Secondly, when stacking hives on top of each other it is important to place the newest hives at the bottom of the stack. This will make things easier when hives need to be pulled out of the greenhouse.
Third, hives should be placed in a location that is easily accessible to the central greenhouse pathway for visibility, as this is their runway.
To ensure a healthy bumblebee population, removing hives is also extremely important for many reasons. Old hives can steal sugar water away from a new hive. They can also increase the chances of developing pests and diseases, which can spread from colony to colony. Furthermore, they are known to drain worker bees from newer hives, as the bees are attracted to larger colonies.
The greenhouse environment can also cause pollination issues.
Higher temperatures (e.g. summertime, over 30°C) can cause the bees to stop foraging for pollen, as they are more likely to be fanning the brood. This is when worker bees use their wings to ventilate the hive, keeping the larvae cool in the intense heat.

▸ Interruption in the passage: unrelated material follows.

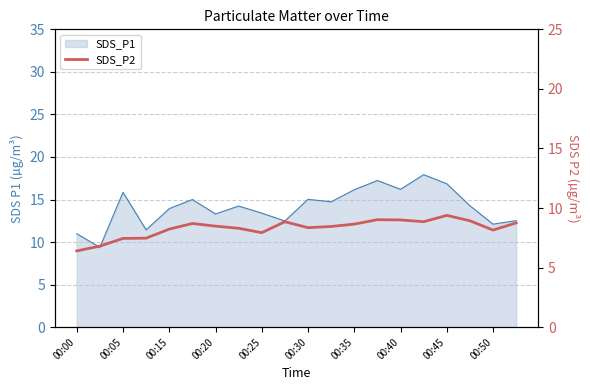

Is it true that the value at 17 is 2.7?

False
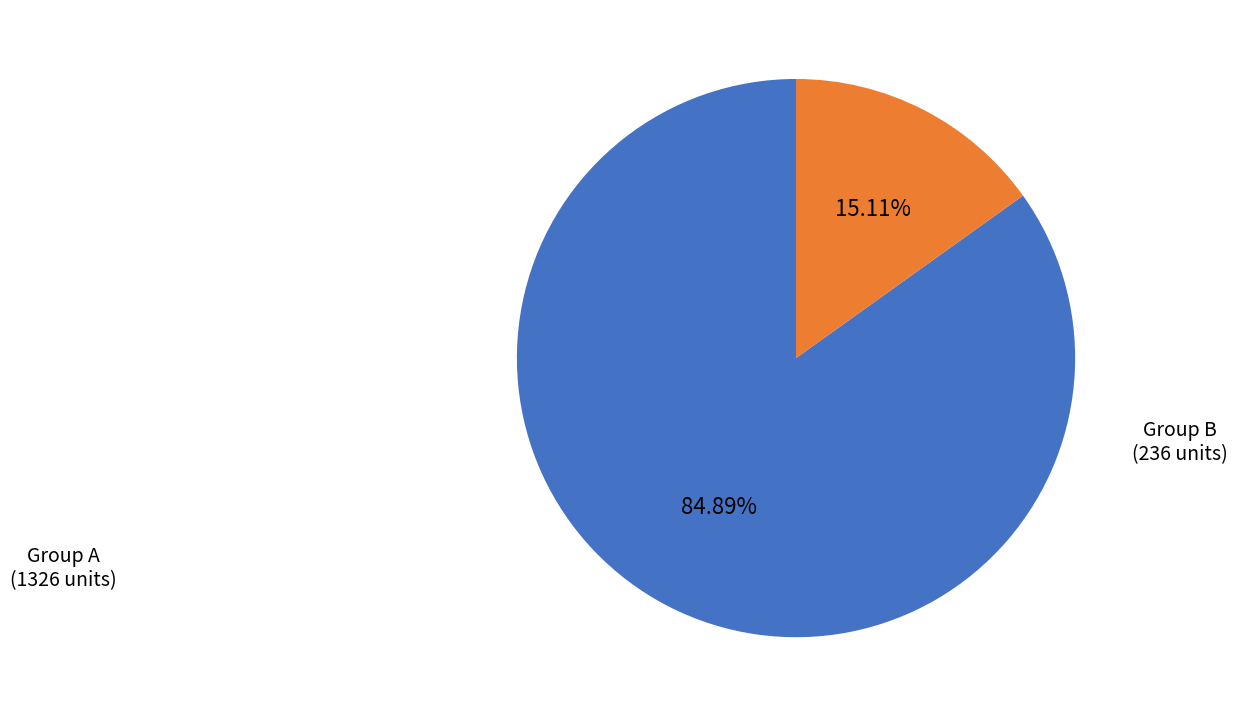

Rank the categories by value from lowest to highest.

Group B, Group A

A high relative humidity (over 85% RH) will cause the pollen to become sticky and adhere to the stamens. Many growers tend to add extra hives to compensate for poor air conditions, however this only compounds the situation, particularly when the temperature and humidity levels return to normal and there are too many hives competing for the same flowers.
Care for the bees
In these last 30 years, we have learned how important bumblebees are to commercial greenhouses and how to optimize each hive, gaining respect for these pollinators in the process.
At the end of the day, these six key factors should always be in the back of your mind when using bumblebee hives in a greenhouse. Each one will affect the bumblebees in a specific way, which will have an effect on pollination, and ultimately, the final product.